Мне кажется, что здесь стоит отметить довольно любопытную версию Ю. В. Росциуса, согласно которой стоит обратить внимание на странности великого князя Павла Петровича, отмеченные его близкими с детских лет. Его нервная система была поразительно восприимчива и возбудима, воображение – исключительно! По замечанию его воспитателя Порошина, по крайней мере, с десятилетнего возраста Павел воспринимал воображаемые им предметы как реально существующие. Он верил в сны и предсказания. Поэтому легко представить тот мистический ореол, который окружал писания Авеля, смерть Екатерины Второй, и некоторые личные ощущения Павла, пережитые им в странной ситуации, описанной его достойными доверия современниками.

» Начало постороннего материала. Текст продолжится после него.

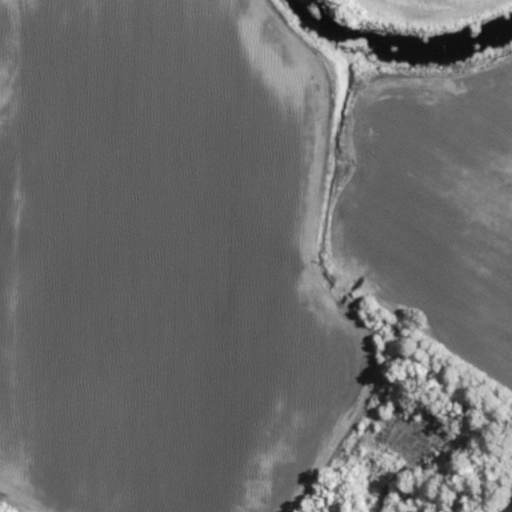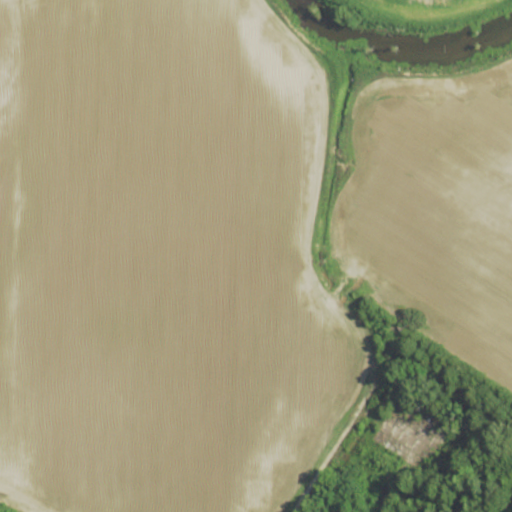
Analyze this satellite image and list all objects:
road: (458, 384)
road: (344, 427)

Комплекс этих разновременных обстоятельств повлек за собой пристальное внимание Павла на всех этапах его сознательной жизни к пророкам и пророчествам разного вида и к мистике вообще.
Хорошим примером тут может служить "встреча с призраком Петра Великого" на большой площади, между мостом через Неву и зданием Сената, где впоследствии Екатерина на удивление всей Европы возвела конную статую, представляющую царя Петра, помещенного на скале.
А в начале января 1798 года, когда императрица Мария Федоровна готовилась стать матерью десятого младенца, а императору Павлу представлялась в его тогдашней резиденции – Зимнем дворце – депутация петербургских старообрядцев, благодаривших царя за оказываемую им поддержку, купец Малахов поднес императору древнюю икону Михаила Архангела в драгоценной златокованой ризе. Эта икона сподобилась быть поставлена в кабинете царя, и пред нею затеплена была лампадка. Опечаленный состоянием супруги Павел в сумерках вошел в кабинет и сел в кресло, глубоко задумавшись. Тихий шорох побудил его обернуться. У дверей стоял… старик в монашеской рясе с красивым, изборожденным морщинами лицом. Как он попал в кабинет государя – Павел никогда никого не спрашивал.
– Что скажешь, сударь? – обратился император к незнакомцу.
– Супруга твоя, – ответил вошедший, – одарит тебя сыном Михаилом. Этим же именем Святого ты наречешь дворец, который строишь на месте своего рождения. Помни мои слова!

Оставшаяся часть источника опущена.